Proton beam therapy has been used in clinic with a great success, however, not many experimental studies has been performed. The goal of our study was to determine the cellular response to low, sublethal doses of proton beam irradiation, in particular DNA damage, cell cycle arrest, changes in expression of proteins, and effect on metastases in vivo.Methods
BLM cells were irradiated with 1-7 Gy of proton beam irradiation. The source of the 58 MeV proton beam was the AIC-144 cyclotron at Institute of Nuclear Physics, Polish Academy of Sciences, Kraków. Tumors of Bomirski Hamster Melanoma (BHM) implanted into the anterior chamber of the hamster eye grew aggressively and completely filled the anterior chamber within 8-10 days. Metastases, mainly in the lung, were found in 100% of untreated animals 30 days after enucleation. The protons were accelerated using AIC-144 isochronous cyclotron, operating at 60 MeV and BHM tumors located in the anterior chamber of the eye were irradiated with 10 Gy, for the depth of 3.88 mm.Results
Slow accumulation of damage was observed reflected in slowing of the proliferation rate, and increase in caspases activity with time.

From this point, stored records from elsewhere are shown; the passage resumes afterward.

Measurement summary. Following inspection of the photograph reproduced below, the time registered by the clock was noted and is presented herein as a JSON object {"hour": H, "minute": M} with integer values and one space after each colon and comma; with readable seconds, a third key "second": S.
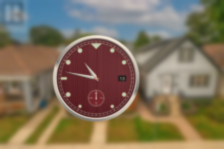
{"hour": 10, "minute": 47}
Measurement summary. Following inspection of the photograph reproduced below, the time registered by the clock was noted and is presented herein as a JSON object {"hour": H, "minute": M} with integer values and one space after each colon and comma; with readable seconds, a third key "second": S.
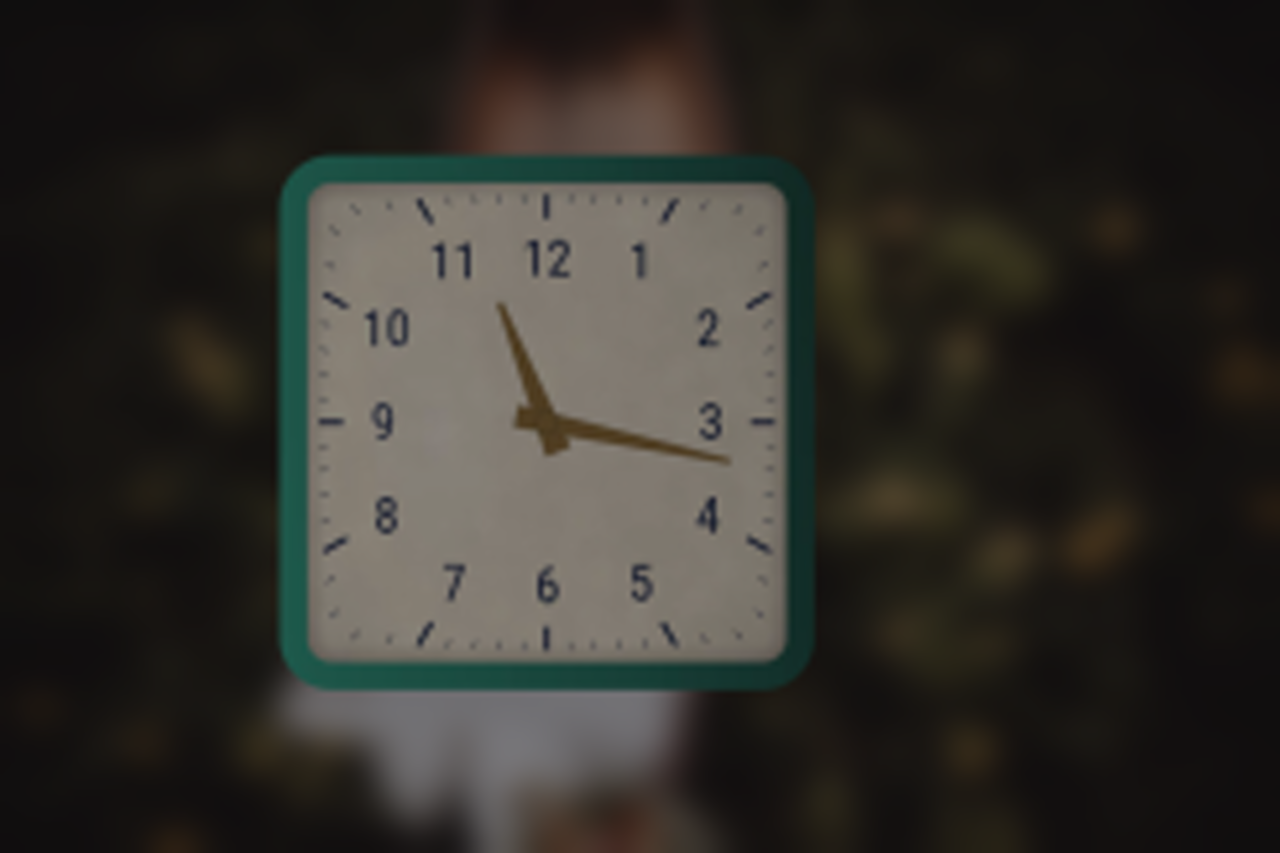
{"hour": 11, "minute": 17}
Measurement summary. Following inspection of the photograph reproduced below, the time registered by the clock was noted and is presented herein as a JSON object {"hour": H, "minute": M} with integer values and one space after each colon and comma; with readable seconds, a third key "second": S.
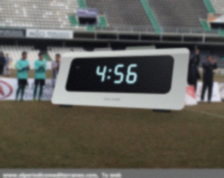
{"hour": 4, "minute": 56}
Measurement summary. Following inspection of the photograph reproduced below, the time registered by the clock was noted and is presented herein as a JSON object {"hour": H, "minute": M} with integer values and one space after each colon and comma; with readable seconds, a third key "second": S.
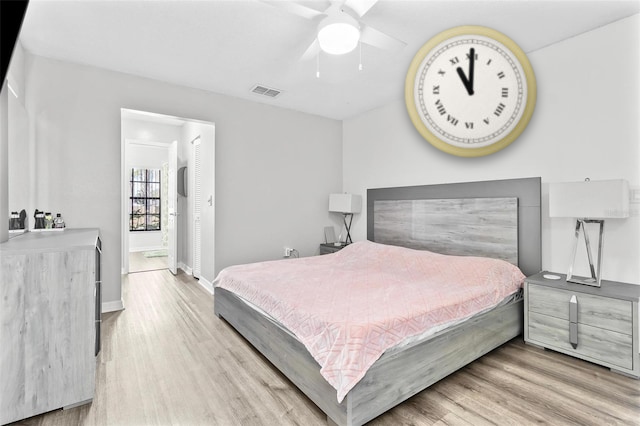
{"hour": 11, "minute": 0}
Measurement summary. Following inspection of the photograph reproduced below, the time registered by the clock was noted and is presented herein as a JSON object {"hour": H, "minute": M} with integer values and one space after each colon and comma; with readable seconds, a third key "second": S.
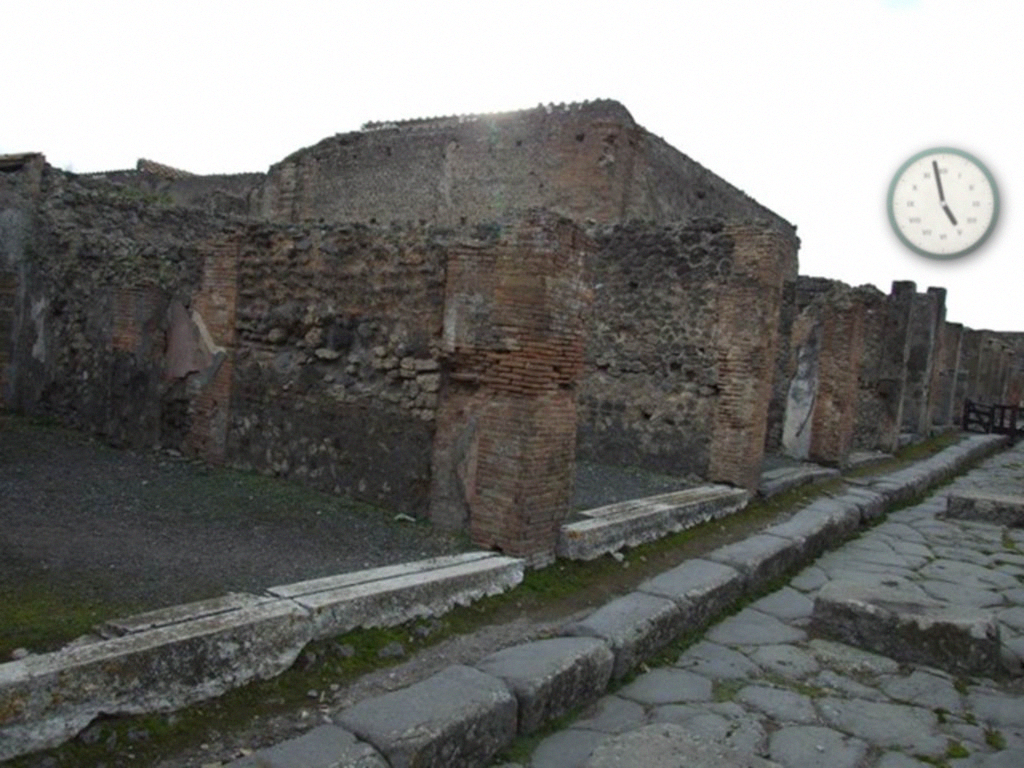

The number of cells in G2/M and >2n increased with proton beam dose. Proton beam irradiation caused upregulation of proteins involved in: DNA repair, RNA functioning (i.e. stress granule and P-bodies components), apoptosis and survival processes and downregulation of enzymes engaged in glycolysis. Of particular interest was heavy downregulation of vimentin (2.4 times), involved in structural integrity of cells and tissues, adhesion and migration, and other processes. Irradiation led to changes in cell migratory properties. Proton beam irradiation caused inhibition of tumor growth by about 10 days and inhibition of metastastic spread.